Custom build commands
Override the auto-detected install and build commands in .temps.yaml:
.temps.yaml
build:
install_command: pnpm install --frozen-lockfile
build_command: pnpm run build:production
output_dir: dist
- Name
install_command- Type
- string
- Description
Override the dependency install step. Defaults to the detected package manager's install command (
npm ci,yarn install --frozen-lockfile,pnpm install --frozen-lockfile, orbun install).
- Name
build_command- Type
- string
- Description
Override the build step. Defaults to
npm run build(or equivalent for your package manager).
- Name
output_dir- Type
- string
- Description
Override the output directory. Defaults to the framework's standard output directory (
dist/,build/, etc.).
Package manager detection
Temps detects your package manager from lockfiles:
| Lockfile | Package manager | Install command |
|---|---|---|
pnpm-lock.yaml | pnpm | pnpm install --frozen-lockfile |
package-lock.json | npm | npm ci |
yarn.lock | Yarn | yarn install --frozen-lockfile |
bun.lockb | Bun | bun install |
If no lockfile is found, npm is used as the default. The correct lockfile is detected before the build starts and the matching package manager is used in the generated Dockerfile.
Troubleshooting
Blank page after deployment
Your SPA routes to / but the build output is missing index.html. Verify that your build command produces an index.html in the output directory. For Vite, check that vite.config.ts does not override build.outDir to a non-standard path without updating .temps.yaml.
404 on page refresh
If client-side routes return 404, the SPA fallback may not be matching. This happens when the URL contains a file extension (e.g. /api/data.json) — the proxy serves those literally. For API calls, use a separate backend deployment or ensure your API paths are proxied correctly.

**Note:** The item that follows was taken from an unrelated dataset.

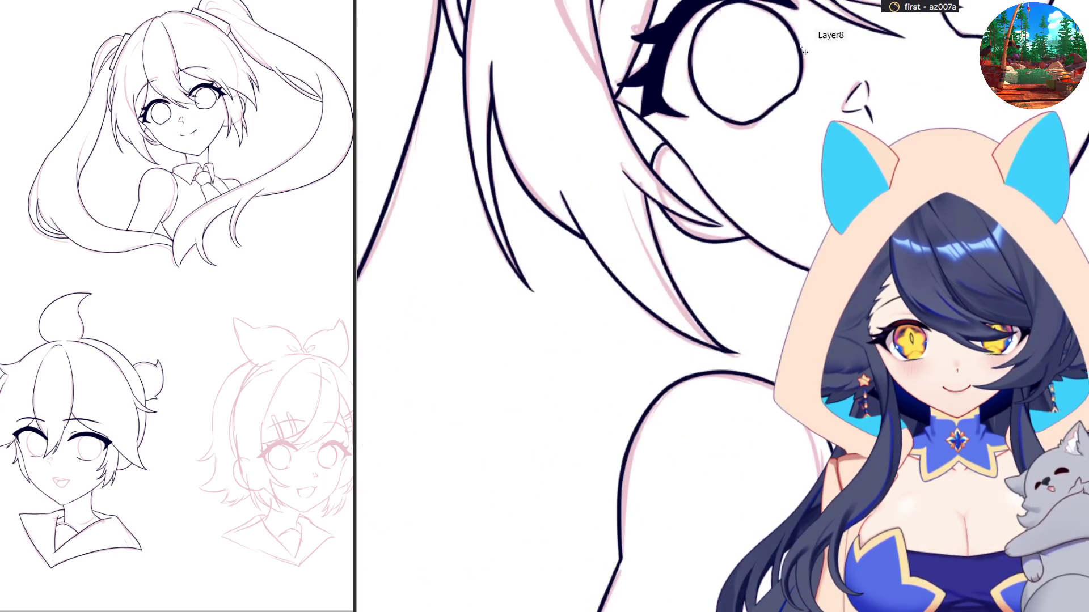
scroll(839, 114, down, 2)
click(812, 133)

Environment variables not available at runtime
Vite, CRA, and other static frameworks embed environment variables at build time. If you change a VITE_* variable in the dashboard, you must trigger a new deployment for the change to take effect. The variable is baked into the JavaScript bundle during the build step.
Wrong output directory
If your build produces files in a non-standard directory, Temps may not find the output. Set build.output_dir in .temps.yaml to the correct path. Check the build logs to see where files are written.